Document text ->
What kind of OC settings did you use? Voltage?
 

ipown1337

Member
Feb 12, 2013
70
1
71
A long time ago when i was unexperienced I had an unstable Athlon XP 2100 +. I noticed that higher voltages made it stable, after running at ??? voltage for about a year it fried. I also had an e6300 that i oc'd to 3.2 GHz, after about 2 years max over clock at the same voltage was 3.0 GHz.
 

PliotronX

Diamond Member
Oct 17, 1999
8,883
107
106
I attribute my never so much as having a degrading CPU to looking around for average top voltages and heat levels. I've also never damaged a CPU taking the noobshield off. GPU's on the other hand...
 

rgallant

Golden Member
Apr 14, 2007
1,361
11
81
voted no
I search the net well before buying the chip for the avg. oc at a sane voltage ,
test the chip to see if it is avg. or better and never try for the crashing max.
-say the ib I have now , I could run it on 4 cores at 4.9 , but I run it at 3.5 to 4.6 until I feel I need it faster to over come a bottle neck.

Stored data:
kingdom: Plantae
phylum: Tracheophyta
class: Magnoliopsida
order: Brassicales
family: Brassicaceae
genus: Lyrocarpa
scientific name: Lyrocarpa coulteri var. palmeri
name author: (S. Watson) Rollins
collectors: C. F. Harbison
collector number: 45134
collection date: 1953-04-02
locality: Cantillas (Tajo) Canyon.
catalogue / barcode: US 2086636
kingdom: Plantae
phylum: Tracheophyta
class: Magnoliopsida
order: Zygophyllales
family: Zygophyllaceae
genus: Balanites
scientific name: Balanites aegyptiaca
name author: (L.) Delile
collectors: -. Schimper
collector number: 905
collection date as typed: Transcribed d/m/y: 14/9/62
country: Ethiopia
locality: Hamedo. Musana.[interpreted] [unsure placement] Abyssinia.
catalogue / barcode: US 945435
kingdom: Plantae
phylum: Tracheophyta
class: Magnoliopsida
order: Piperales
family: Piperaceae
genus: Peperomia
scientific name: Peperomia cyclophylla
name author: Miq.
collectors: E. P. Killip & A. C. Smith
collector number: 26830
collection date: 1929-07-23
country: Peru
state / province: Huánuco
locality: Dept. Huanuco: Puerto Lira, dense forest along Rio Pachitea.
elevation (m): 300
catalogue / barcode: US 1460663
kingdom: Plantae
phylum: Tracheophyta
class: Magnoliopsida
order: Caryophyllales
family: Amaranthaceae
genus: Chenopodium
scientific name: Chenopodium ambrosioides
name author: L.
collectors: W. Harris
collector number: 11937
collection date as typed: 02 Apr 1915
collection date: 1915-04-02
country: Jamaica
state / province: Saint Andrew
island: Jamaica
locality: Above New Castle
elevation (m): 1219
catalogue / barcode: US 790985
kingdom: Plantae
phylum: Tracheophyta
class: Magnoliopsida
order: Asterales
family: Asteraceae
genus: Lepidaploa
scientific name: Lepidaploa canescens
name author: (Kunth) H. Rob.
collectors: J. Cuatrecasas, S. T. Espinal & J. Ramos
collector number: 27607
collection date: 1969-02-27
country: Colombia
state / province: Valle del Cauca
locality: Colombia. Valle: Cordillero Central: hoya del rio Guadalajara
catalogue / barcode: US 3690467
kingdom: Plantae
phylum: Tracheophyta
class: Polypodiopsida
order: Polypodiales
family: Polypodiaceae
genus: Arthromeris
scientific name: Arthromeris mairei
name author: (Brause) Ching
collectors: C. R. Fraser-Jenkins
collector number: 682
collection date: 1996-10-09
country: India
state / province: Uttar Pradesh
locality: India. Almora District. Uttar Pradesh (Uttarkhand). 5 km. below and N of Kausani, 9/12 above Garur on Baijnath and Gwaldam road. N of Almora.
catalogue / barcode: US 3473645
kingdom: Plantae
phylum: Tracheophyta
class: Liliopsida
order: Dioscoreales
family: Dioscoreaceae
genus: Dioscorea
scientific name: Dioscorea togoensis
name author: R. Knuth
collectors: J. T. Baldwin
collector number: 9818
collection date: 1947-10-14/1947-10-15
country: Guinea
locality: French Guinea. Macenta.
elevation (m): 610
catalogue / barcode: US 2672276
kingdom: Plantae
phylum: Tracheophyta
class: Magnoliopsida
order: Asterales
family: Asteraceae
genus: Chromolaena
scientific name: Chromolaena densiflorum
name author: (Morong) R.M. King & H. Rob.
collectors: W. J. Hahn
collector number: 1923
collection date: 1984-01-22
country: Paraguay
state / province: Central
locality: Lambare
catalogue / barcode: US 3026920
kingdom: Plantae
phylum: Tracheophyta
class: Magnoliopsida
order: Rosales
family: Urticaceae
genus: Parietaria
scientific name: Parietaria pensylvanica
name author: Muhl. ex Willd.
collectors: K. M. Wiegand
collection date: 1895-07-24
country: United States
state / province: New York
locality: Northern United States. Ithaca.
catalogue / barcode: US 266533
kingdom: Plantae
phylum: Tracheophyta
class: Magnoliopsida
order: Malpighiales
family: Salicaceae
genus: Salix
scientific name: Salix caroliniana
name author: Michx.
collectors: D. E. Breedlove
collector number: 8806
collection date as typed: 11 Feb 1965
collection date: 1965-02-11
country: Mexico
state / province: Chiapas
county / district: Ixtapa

Activities ->
A - Please extract the passage of the overclocking forum thread that begins at the words "Golden Member" and stops after "the crashing max.".
B - In the overclocking forum thread, what does PliotronX credit for never having had a CPU degrade? Answer in one to three sentences.
C - According to the overclocking forum thread, what was the maximum overclock of the e6300 after about two years at the same voltage?
The records are material separate from the overclocking forum thread.

Replies ->
A -
Golden Member
Apr 14, 2007
1,361
11
81
voted no
I search the net well before buying the chip for the avg. oc at a sane voltage ,
test the chip to see if it is avg. or better and never try for the crashing max.

B - PliotronX credits looking around for average top voltages and heat levels for never having a CPU degrade.

C - 3.0 GHz.